As these virtual worlds become more immersive, sophisticated and appealing to a wider audience, it will create spot markets for specific genre games, Kasavin says. Maybe you’d like to spend a few months piloting the republic in a Roman Empire game, or scheming against nefarious Baronesses in some Gothic bodice-ripper.

“There are already sub-genres of games just as there are niche genres in film,” says Kasavin. “We’re starting to see games be more culturally in tune-to be more interesting as a medium. There’s a new game called Max Payne that’s clearly inspired by John Woo movies, and films like The Matrix. And the story is quite strong, too.”

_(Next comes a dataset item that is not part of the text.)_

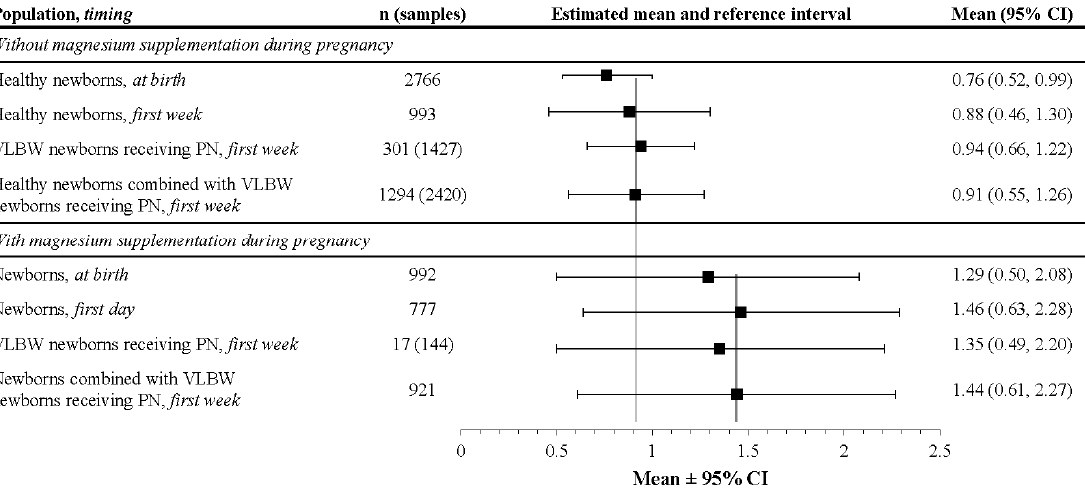
Figure 7. Summary of meta-analysis results of magnesium concentrations in newborns (mmol/L).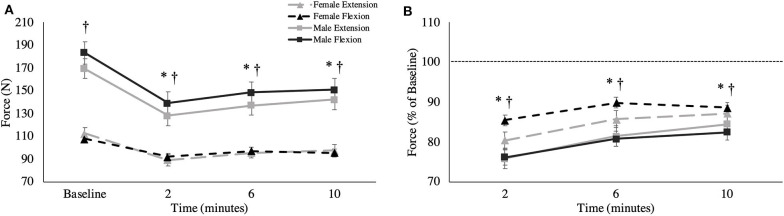
(A) Absolute MVC force (newtons) and (B) relative MVC force across all time points. This is shown as group averages (with standard error bars). The data is separated by sex and muscle group. † = data are significantly different between sexes; * = pooled data are significantly different from baseline.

Hall agrees, saying we can expect to see other film and literary genres start to migrate into MMORPGs-sci-fi, cyberpunk and Westerns being the most likely.

“Regardless of the genre, you see, over and over, people making their own experiences within the game,” adds Durkis. “For instance, EverQuest is a sword-and-sorcery game, but it’s also a glorified IRC client. People get in there and chat and have cybersex and do all sorts of things that have nothing to do with the game per se-but are facilitated within the game parameters.”

As in the real world, players don’t interact with the entire population of a virtual nation, but rather, a couple thousand others in “splinter” communities on dedicated servers they select. Alliances and rivalries are formed with both humans and non-humans who are increasingly realistic. But the social aspect appears to be a clue to these games’ growing popularity.

“People find it much more exhilarating to play with others,” Kasavin says. “There are very good non-human (AI) opponents now, very devious and smart. But people still like playing people.”